A groundbreaking new theory has emerged in one of aviation's most devastating and unresolved tragedies, the 1985 bombing of Air India Flight 182. The fresh perspective, presented by a legal representative for the victims' families, challenges the long-held belief that the event was a deliberate act of terror.
Speaking to 60 Minutes Australia, attorney Jonathan Levy proposed that the bombing, which claimed 329 lives, was not a premeditated mass murder but a catastrophically failed attempt by Canadian and Indian intelligence agencies to rescue a hostage from Sikh extremists.
The Botched Rescue Theory
Levy's hypothesis centres on the idea that intelligence operatives had placed a bomb on the plane in Tokyo, believing a Khalistani separatist leader was on board holding a hostage. The plan, he suggests, was to force an emergency landing at a remote airstrip where a rescue operation could be executed.
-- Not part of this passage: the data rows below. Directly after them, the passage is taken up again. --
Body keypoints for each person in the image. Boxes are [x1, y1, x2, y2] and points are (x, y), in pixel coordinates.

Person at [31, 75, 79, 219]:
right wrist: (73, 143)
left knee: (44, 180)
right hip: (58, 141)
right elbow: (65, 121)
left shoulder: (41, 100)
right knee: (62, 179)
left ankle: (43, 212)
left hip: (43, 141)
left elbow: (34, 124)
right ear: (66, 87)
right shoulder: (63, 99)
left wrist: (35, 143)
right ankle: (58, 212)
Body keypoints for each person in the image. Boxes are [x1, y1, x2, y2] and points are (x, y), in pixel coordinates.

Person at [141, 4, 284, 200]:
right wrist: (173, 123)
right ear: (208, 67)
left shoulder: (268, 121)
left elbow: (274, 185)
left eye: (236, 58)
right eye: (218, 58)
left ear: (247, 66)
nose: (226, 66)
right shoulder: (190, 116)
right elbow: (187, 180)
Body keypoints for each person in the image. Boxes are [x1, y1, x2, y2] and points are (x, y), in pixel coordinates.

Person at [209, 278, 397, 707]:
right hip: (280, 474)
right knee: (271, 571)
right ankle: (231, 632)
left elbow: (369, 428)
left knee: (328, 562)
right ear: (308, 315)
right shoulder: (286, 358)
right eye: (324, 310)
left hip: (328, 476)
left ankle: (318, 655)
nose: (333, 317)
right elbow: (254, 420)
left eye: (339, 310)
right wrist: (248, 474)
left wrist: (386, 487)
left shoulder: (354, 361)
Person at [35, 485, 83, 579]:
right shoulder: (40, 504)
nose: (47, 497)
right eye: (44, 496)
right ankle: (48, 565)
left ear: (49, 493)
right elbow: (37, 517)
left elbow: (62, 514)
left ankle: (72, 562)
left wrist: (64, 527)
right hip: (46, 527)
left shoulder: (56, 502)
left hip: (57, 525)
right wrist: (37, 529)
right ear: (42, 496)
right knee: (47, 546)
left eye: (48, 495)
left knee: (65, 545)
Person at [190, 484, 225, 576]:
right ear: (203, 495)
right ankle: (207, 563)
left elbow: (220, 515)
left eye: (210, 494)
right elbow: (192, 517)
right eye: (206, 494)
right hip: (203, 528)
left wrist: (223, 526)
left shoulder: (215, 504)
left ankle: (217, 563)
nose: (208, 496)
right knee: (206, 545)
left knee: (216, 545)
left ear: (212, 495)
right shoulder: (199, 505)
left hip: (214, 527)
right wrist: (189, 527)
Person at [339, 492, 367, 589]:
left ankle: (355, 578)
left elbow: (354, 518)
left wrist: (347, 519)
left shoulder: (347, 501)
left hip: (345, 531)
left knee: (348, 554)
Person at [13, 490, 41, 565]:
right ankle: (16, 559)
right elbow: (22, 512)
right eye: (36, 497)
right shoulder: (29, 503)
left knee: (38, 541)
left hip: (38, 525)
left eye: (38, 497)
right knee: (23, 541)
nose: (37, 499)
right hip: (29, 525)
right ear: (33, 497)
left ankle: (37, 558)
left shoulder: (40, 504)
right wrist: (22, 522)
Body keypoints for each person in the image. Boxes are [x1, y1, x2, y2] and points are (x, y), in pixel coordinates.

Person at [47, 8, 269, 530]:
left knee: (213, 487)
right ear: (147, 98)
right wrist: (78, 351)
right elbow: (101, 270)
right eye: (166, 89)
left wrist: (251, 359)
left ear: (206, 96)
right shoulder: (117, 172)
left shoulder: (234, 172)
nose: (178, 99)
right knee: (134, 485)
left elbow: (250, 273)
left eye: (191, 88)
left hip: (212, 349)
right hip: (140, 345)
"The bomb was never supposed to go off on the airplane," Levy stated, asserting that the objective was to disable the aircraft, not destroy it. The theory implies a horrific miscalculation in the device's placement or timing, leading to the explosion over the Atlantic Ocean off the coast of Ireland.
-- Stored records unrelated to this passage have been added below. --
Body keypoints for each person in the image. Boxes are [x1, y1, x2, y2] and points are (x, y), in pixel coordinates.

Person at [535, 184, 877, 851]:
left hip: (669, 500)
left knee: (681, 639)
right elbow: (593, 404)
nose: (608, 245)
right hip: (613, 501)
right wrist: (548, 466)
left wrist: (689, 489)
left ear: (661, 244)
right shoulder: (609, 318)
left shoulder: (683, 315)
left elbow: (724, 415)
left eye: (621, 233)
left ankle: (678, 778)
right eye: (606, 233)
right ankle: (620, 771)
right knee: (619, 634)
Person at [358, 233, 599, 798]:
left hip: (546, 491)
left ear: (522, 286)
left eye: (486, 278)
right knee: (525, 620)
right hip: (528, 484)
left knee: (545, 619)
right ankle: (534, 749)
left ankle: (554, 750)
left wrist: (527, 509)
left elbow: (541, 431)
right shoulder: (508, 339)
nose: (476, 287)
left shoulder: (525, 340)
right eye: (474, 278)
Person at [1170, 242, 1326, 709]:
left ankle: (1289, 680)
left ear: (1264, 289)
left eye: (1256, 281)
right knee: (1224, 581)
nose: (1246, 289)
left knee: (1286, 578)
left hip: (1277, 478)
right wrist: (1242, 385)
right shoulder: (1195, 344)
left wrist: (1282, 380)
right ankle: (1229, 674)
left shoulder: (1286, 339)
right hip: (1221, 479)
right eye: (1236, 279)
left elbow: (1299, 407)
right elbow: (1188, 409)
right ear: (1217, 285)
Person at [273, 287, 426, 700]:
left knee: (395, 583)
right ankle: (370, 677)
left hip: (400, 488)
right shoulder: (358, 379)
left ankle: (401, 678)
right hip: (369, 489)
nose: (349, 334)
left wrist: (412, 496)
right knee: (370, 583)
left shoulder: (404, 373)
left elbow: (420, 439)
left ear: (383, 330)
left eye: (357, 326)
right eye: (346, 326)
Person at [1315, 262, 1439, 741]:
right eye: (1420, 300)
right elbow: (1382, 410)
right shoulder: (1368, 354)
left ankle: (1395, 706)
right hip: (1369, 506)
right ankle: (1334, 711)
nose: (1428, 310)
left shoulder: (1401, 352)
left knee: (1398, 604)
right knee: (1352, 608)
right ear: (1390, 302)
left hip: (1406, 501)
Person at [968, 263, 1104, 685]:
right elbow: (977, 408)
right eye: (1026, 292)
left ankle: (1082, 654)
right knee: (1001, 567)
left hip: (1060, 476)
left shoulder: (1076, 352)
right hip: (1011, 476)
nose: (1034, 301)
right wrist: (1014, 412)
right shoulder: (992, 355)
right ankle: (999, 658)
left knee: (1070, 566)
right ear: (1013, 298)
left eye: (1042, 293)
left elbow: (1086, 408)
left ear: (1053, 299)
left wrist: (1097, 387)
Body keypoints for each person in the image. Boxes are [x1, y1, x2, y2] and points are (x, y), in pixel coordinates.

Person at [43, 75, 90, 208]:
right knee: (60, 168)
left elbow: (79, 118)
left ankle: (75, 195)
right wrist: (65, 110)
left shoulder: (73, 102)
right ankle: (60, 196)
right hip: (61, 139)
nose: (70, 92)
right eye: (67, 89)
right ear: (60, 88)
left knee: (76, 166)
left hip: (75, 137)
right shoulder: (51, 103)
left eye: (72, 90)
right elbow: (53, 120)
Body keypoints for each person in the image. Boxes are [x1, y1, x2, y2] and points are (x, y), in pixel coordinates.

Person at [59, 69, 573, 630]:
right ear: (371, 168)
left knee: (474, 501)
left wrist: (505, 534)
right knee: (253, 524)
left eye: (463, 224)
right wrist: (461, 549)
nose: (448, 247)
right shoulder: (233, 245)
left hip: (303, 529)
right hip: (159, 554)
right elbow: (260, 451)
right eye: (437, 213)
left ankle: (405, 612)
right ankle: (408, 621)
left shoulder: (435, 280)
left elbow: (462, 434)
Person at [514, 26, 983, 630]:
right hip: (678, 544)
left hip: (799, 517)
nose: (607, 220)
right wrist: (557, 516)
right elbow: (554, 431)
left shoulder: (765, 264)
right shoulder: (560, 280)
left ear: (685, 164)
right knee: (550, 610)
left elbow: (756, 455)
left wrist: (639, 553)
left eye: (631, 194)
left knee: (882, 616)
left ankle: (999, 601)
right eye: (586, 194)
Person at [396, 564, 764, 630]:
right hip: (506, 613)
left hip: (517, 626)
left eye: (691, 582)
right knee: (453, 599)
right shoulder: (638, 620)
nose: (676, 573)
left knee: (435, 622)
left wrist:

A Legacy of Grief and Unanswered Questions
For nearly four decades, the official narrative has pointed to Sikh extremists based in Canada seeking revenge on India for the storming of the Golden Temple. While one man was convicted in connection with the bombing, many families feel the full truth behind the plot and its masterminds has never been uncovered.
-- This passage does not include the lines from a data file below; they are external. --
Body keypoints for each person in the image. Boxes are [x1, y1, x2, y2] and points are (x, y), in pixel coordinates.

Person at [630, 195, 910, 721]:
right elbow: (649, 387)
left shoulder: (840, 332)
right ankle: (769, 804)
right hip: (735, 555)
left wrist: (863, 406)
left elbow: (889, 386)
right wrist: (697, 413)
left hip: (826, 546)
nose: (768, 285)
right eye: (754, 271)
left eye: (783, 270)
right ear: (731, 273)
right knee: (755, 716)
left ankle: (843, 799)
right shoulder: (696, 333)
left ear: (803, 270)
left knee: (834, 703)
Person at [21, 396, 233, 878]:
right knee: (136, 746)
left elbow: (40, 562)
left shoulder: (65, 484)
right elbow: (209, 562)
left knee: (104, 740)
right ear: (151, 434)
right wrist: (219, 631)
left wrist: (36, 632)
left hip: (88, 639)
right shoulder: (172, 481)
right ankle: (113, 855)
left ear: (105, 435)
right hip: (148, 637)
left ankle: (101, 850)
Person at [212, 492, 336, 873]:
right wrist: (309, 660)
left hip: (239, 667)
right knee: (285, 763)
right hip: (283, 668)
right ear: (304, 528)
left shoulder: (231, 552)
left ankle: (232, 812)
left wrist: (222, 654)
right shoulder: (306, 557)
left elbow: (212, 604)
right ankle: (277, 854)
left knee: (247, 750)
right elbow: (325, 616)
This new theory offers a radically different explanation for the motive, shifting blame from a purely terrorist act to a monumental intelligence failure. It raises profound questions about state involvement and accountability in the deadliest aviation terror attack before 9/11.
The pursuit of justice and closure for the 329 victims continues, with this latest development reopening old wounds and demanding a re-examination of the evidence that has puzzled investigators for 39 years.